TAREFA A. Segundo o trecho do texto, a que a vida humana está exposta? Liste todos os itens.

TRECHO DO TEXTO.
┌────────

Aí não há o deserto, mas há muito de deserto. Na campina imensa, onde se achatam colinas baixas, a vegetação espinhosa definha; os rios se infiltram na areia ou formam poços na pedra; aqui e ali surgem bebedouros de água lamacenta; a terra é dura, torrada, pedregosa, varrida constantemente pelos redemoinhos.

Nesse meio agressivo os homens e os rebanhos se dizimam quando há carência de pastagem. Na verdade a pastagem de ordinário não finda pelo consumo, finda pela estiagem. Rarefeita, espalhada na planície enorme, obriga os animais a percorrer distâncias consideráveis para alimentar-se. E os pastores são meio vagabundos. As suas moradas não oferecem muito mais comodidade que as tendas. É certo que não se transportam, mas, simples construções de taipa, sem reboco, sem ladrilho, acaçapadas, arranjam-se economicamente e em poucos dias. A gente que nelas vive tem hábitos patriarcais, pelo menos em alguns lugares ainda se conservam hábitos patriarcais. A residência do chefe se assemelha às dos moradores próximos, quase todos pessoas da mesma família e quase todos vaqueiros.

Notemos que a terra aí não está dividida e que a propriedade consta de casas, algum açude, currais e gado. Sendo a forragem escassa, a distribuição da terra e as cercas tornariam impossível a única produção existente.

Um fazendeiro rico possui em geral várias fazendas, vários cascos de fazenda, como lá se diz, e quando em uma começa a faltar água ou planta, muda-se para outra. Impossível, portanto, um amor excessivo à terra: impossíveis as violências praticadas pelos senhores de engenho da mata contra vizinhos fracos, para tomar-lhes um sítio.

Como a riqueza é principalmente constituída por animais, o maior crime que lá se conhece é o furto de gado. A vida humana, exposta à seca, à fome, à cobra e à tropa volante, tem valor reduzido — e por isso o júri absolve regularmente o assassino. O ladrão de cavalos é que não acha perdão. Em regra não o submetem a julgamento: matam-no. Vi há muitos anos um sertanejo que, em companhia de dois filhos bem armados, tinha viajado umas quarenta léguas a pé, rastejando um desses criminosos. A alguém que estranhou semelhante gasto de energia e tempo, desproporcionado ao valor dum sendeiro, respondeu não ligar importância ao prejuízo, mas ao desaforo do ladrão, que merecia uma surra com vareta de espingarda. Passados alguns dias, reapareceu conduzindo o animal. Como, porém, não se havia efetuado nenhuma prisão, suponho que a surra de vareta se realizou e a vítima dela sucumbiu.

└────────

DADOS FORNECIDOS.
┌────────

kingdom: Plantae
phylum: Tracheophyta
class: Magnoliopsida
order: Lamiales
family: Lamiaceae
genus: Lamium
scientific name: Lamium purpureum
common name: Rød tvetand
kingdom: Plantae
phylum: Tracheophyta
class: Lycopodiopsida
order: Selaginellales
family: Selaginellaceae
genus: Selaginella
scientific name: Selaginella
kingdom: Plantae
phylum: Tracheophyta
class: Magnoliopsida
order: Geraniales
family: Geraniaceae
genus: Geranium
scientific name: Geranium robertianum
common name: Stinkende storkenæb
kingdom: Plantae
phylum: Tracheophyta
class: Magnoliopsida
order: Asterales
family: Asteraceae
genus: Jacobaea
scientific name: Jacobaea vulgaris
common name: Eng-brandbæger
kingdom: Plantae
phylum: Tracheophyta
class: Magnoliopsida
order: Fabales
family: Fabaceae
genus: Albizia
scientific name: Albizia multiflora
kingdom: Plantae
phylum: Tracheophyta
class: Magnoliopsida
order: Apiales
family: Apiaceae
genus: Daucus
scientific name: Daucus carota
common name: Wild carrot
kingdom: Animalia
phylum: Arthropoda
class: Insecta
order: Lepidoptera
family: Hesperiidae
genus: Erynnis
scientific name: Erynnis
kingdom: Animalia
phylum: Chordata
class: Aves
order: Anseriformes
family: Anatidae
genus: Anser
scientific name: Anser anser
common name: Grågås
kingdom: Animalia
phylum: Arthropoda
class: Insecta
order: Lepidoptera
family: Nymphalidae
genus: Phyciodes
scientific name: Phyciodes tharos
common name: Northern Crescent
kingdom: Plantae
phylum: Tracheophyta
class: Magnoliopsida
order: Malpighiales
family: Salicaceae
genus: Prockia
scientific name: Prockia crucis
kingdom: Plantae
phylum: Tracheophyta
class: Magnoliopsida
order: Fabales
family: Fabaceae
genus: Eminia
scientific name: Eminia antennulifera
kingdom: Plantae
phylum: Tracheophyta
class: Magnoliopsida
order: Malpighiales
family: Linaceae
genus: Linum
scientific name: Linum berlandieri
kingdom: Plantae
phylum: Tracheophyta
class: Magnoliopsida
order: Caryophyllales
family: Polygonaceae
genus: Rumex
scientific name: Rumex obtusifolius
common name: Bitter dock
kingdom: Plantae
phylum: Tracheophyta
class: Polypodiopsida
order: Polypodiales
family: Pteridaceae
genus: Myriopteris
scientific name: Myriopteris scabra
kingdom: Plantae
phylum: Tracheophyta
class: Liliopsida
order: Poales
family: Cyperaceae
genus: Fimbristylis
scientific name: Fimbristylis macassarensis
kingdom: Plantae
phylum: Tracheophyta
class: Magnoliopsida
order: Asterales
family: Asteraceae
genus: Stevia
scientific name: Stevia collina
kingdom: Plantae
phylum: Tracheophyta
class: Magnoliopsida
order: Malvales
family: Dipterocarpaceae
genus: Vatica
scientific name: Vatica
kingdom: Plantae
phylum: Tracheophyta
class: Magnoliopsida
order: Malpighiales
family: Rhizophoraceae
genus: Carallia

└────────

TAREFA B. Transforme as linhas dos dados fornecidos numa tabela Markdown com as colunas Nº e Conteúdo. Comece na primeira linha dos dados, pare depois da linha que contém "scientific name: Myriopteris scabra" e deixe de fora as linhas em branco.

RESPOSTA COMPLETA A.
- seca
- fome
- cobra
- tropa volante

RESPOSTA COMPLETA B.
| Nº | Conteúdo |
|---|---|
| 1 | kingdom: Plantae |
| 2 | phylum: Tracheophyta |
| 3 | class: Magnoliopsida |
| 4 | order: Lamiales |
| 5 | family: Lamiaceae |
| 6 | genus: Lamium |
| 7 | scientific name: Lamium purpureum |
| 8 | common name: Rød tvetand |
| 9 | kingdom: Plantae |
| 10 | phylum: Tracheophyta |
| 11 | class: Lycopodiopsida |
| 12 | order: Selaginellales |
| 13 | family: Selaginellaceae |
| 14 | genus: Selaginella |
| 15 | scientific name: Selaginella |
| 16 | kingdom: Plantae |
| 17 | phylum: Tracheophyta |
| 18 | class: Magnoliopsida |
| 19 | order: Geraniales |
| 20 | family: Geraniaceae |
| 21 | genus: Geranium |
| 22 | scientific name: Geranium robertianum |
| 23 | common name: Stinkende storkenæb |
| 24 | kingdom: Plantae |
| 25 | phylum: Tracheophyta |
| 26 | class: Magnoliopsida |
| 27 | order: Asterales |
| 28 | family: Asteraceae |
| 29 | genus: Jacobaea |
| 30 | scientific name: Jacobaea vulgaris |
| 31 | common name: Eng-brandbæger |
| 32 | kingdom: Plantae |
| 33 | phylum: Tracheophyta |
| 34 | class: Magnoliopsida |
| 35 | order: Fabales |
| 36 | family: Fabaceae |
| 37 | genus: Albizia |
| 38 | scientific name: Albizia multiflora |
| 39 | kingdom: Plantae |
| 40 | phylum: Tracheophyta |
| 41 | class: Magnoliopsida |
| 42 | order: Apiales |
| 43 | family: Apiaceae |
| 44 | genus: Daucus |
| 45 | scientific name: Daucus carota |
| 46 | common name: Wild carrot |
| 47 | kingdom: Animalia |
| 48 | phylum: Arthropoda |
| 49 | class: Insecta |
| 50 | order: Lepidoptera |
| 51 | family: Hesperiidae |
| 52 | genus: Erynnis |
| 53 | scientific name: Erynnis |
| 54 | kingdom: Animalia |
| 55 | phylum: Chordata |
| 56 | class: Aves |
| 57 | order: Anseriformes |
| 58 | family: Anatidae |
| 59 | genus: Anser |
| 60 | scientific name: Anser anser |
| 61 | common name: Grågås |
| 62 | kingdom: Animalia |
| 63 | phylum: Arthropoda |
| 64 | class: Insecta |
| 65 | order: Lepidoptera |
| 66 | family: Nymphalidae |
| 67 | genus: Phyciodes |
| 68 | scientific name: Phyciodes tharos |
| 69 | common name: Northern Crescent |
| 70 | kingdom: Plantae |
| 71 | phylum: Tracheophyta |
| 72 | class: Magnoliopsida |
| 73 | order: Malpighiales |
| 74 | family: Salicaceae |
| 75 | genus: Prockia |
| 76 | scientific name: Prockia crucis |
| 77 | kingdom: Plantae |
| 78 | phylum: Tracheophyta |
| 79 | class: Magnoliopsida |
| 80 | order: Fabales |
| 81 | family: Fabaceae |
| 82 | genus: Eminia |
| 83 | scientific name: Eminia antennulifera |
| 84 | kingdom: Plantae |
| 85 | phylum: Tracheophyta |
| 86 | class: Magnoliopsida |
| 87 | order: Malpighiales |
| 88 | family: Linaceae |
| 89 | genus: Linum |
| 90 | scientific name: Linum berlandieri |
| 91 | kingdom: Plantae |
| 92 | phylum: Tracheophyta |
| 93 | class: Magnoliopsida |
| 94 | order: Caryophyllales |
| 95 | family: Polygonaceae |
| 96 | genus: Rumex |
| 97 | scientific name: Rumex obtusifolius |
| 98 | common name: Bitter dock |
| 99 | kingdom: Plantae |
| 100 | phylum: Tracheophyta |
| 101 | class: Polypodiopsida |
| 102 | order: Polypodiales |
| 103 | family: Pteridaceae |
| 104 | genus: Myriopteris |
| 105 | scientific name: Myriopteris scabra |